As Senate Majority Leader Harry Reid pushes for a vote as early as today on a bill that includes two bond-related provisions to help homeowners facing foreclosures, it likely will face major opposition over a proposal that would change the bankruptcy code to allow judges to modify mortgage loans.
One of the bond-related provisions in the bill, which Reid introduced Feb. 14, would temporarily increase by $10 billion the private-activity bond volume cap and allow the excess capacity to be used to refinance "qualified subprime loans," as well to finance loans to first-time homebuyers.

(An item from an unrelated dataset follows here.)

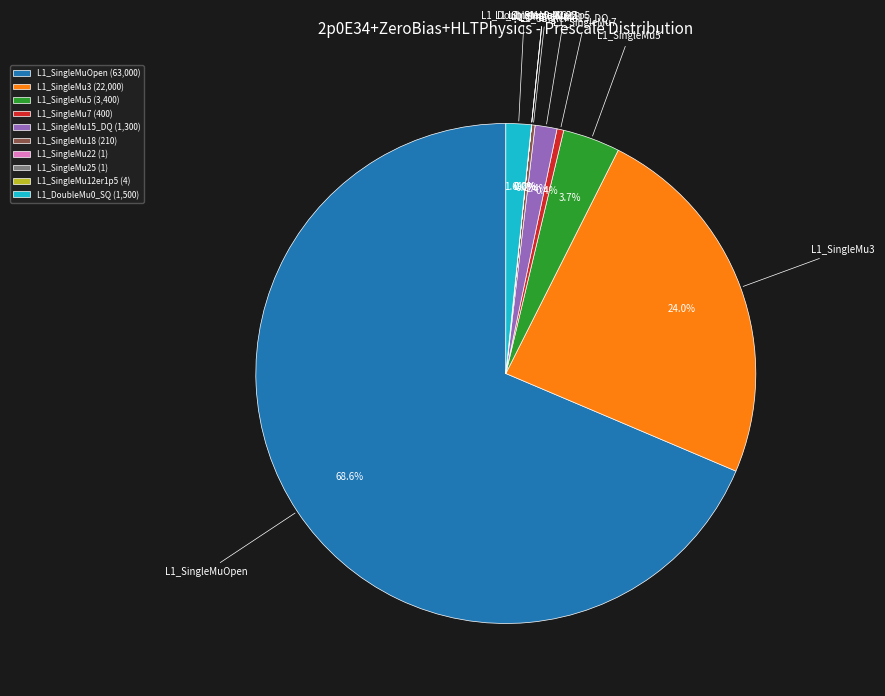

What percentage do L1_SingleMu3 and L1_SingleMu5 together represent?

27.7%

The other provision would provide $4 billion of community development block grant program funds that could be used by localities with the highest foreclosure rates to purchase and refurbish foreclosed homes.
These provisions have relatively broad support, but the bankruptcy provision appears to be the one major deterrent against the bill's passage, housing advocates said.
Barbara J. Thompson, executive director of the National Council of State Housing Agencies, said that aside from the contentious bankruptcy provision she doesn't see any other obstacles.
"What we care most deeply about ... the bond volume-cap increase, it has very, very broad bipartisan support," Thompson said. "I think Democrats and Republicans would like to see some housing stimulus bill. I think there is concern on both sides that we need to do something for the ailing housing market."
Advocates of the bill claim it would help more than 600,000 financially troubled families could keep their homes by allowing modifications to their mortgages in bankruptcy proceedings. Current law says judges cannot change the terms of primary-residence mortgages as part of bankruptcy court proceedings.
"It's our understanding that [the bankruptcy provision] is the only controversial item," Thompson said.
The bill, S. 2636, includes the same mortgage revenue bond provision that Senate Finance Committee leaders drafted weeks ago in the initial version of the first stimulus package. The Senate approved that package after stripping it of the MRB and other proposals.
The bill, introduced by Reid, a Democrat from Nevada, would temporarily ease current law, under which state and local housing finance agencies can only issue tax-exempt mortgage revenue bonds to finance loans for first-time homebuyers. Under the mortgage revenue bond provision, the private-activity volume cap would be increased by $10 billion over three years, with the full amount available in the first year. The extra capacity could be used either to refinance subprime loans or to provide first-time loans to homebuyers.
John C. Murphy, executive director of the National Association of Local Housing Finance Agencies, said the group is "very supportive" of the package, but that "it's really a question of whether Sen. Reid can get the votes to even bring it to the floor.It really depends on the Republicans."
A spokeswoman from Senate Minority Leader Mitch McConnell's office said Republicans have not yet decided whether to oppose a cloture vote, under which 60 votes would be needed to limit debate on the bill before it is taken up for a vote by the full Senate.
The CDBG provision would provide $4 billion for the Department of Housing and Urban Development's grant program that could be used by localities with the highest foreclosure rates to purchase and refurbish foreclosed homes. CDBG provides grants to state and local governments to fund economic development projects and can be used in projects financed by municipal bonds.
Murphy said the subprime problems are threatening to "bring down" many neighborhoods, and that the CDBG boost is a positive step to help the worst hit localities to rebound.
Meanwhile, at the National Governors Association meeting here on Sunday, New York Gov. Eliot Spitzer, joined by colleagues from numerous states, called for a federal effort to help ailing homeowners, after arguing the Bush administration has "failed to offer substantive relief."
"The administration should also take responsibility for the role of federal regulators and national banks in this crisis, and engage in greater collaboration with states in the development of a solution to this problem and a preventive strategy for the future," Spitzer said in a release.